Thursday, July 16, 2015

Images reveal ice mountains on Pluto

Images reveal ice mountains on Pluto
Pluto has mountains made of ice that are as high as those in the Rockies, images from the New Horizons probe reveal.
They also show signs of geological activity on Pluto and its moon Charon.
On Wednesday, scientists presented the first pictures acquired by the New Horizons probe during its historic flyby of the dwarf planet.
The team has also named the prominent heart-shaped region on Pluto after the world’s discoverer Clyde Tombaugh.
The spacecraft sped past the dwarf planet on Tuesday, getting as close as 12,500km and grabbing a huge volume of data.
Mission scientist John Spencer told journalists that the first close-up image of Pluto’s surface showed a terrain that had been resurfaced by some geological process – such as volcanism – within the last 100 million years.
“We have not found a single impact crater on this image. This means it must be a very young surface,” he said.
This active geology needs some source of heat. Previously, such activity has only been seen on icy moons, where it can be explained by “tidal heating” caused by gravitational interactions with a large host planet.
“You do not need tidal heating to power geological activity on icy worlds. That’s a really important discovery we just made this morning,” said Dr Spencer.
Alan Stern, the mission’s chief scientist commented: “We now have an isolated, small planet that’s showing activity after 4.5 billion years.”
Prof Stern said the discovery would “send a lot of geophysicists back to the drawing boards”.

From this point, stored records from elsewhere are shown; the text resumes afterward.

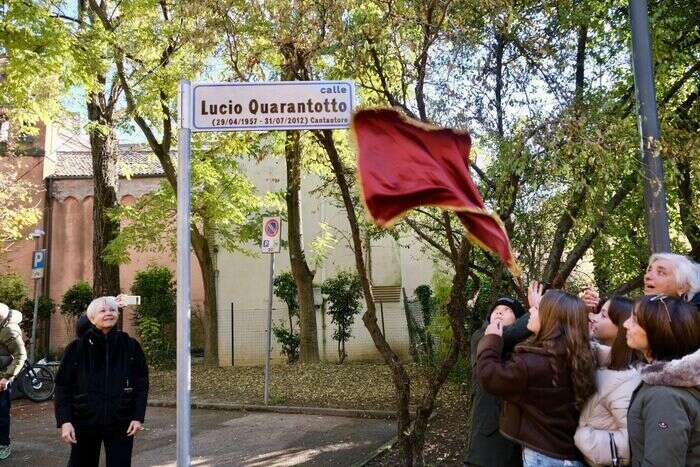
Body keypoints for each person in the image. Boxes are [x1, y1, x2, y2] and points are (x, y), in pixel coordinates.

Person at [476, 283, 596, 467]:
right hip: (567, 452)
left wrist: (491, 338)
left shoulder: (535, 360)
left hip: (545, 458)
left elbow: (489, 376)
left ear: (551, 318)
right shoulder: (578, 353)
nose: (531, 312)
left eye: (538, 309)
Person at [55, 296, 149, 467]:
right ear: (91, 318)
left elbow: (141, 383)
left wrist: (137, 416)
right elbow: (62, 386)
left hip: (121, 423)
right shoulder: (77, 348)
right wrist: (65, 421)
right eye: (103, 311)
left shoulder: (130, 345)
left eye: (112, 310)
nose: (109, 313)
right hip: (84, 422)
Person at [623, 295, 700, 466]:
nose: (625, 324)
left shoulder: (665, 396)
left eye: (634, 320)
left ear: (659, 331)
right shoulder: (662, 379)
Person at [465, 297, 530, 467]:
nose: (500, 312)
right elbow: (507, 335)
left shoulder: (527, 344)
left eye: (508, 310)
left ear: (517, 318)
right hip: (486, 436)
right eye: (496, 310)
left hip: (518, 435)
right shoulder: (480, 336)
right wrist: (538, 309)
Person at [575, 296, 639, 466]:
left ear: (622, 328)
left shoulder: (626, 379)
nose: (592, 317)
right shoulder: (597, 361)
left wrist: (582, 437)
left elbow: (631, 441)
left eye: (603, 315)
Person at [0, 303, 27, 460]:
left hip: (2, 379)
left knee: (1, 414)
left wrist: (7, 377)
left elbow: (20, 355)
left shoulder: (9, 330)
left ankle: (3, 445)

This same image shows mountains at the edge of the heart-like region that are up to 11,000ft (3,300m) high and which team members compared to North America’s Rocky Mountains.
John Spencer said the relatively thin coating of methane, carbon monoxide and nitrogen ice on Pluto’s surface was not strong enough to form mountains, so they were probably composed of Pluto’s water-ice bedrock, reports the BBC.
“Water-ice at Pluto temperatures is strong enough to hold up big mountains,” he said.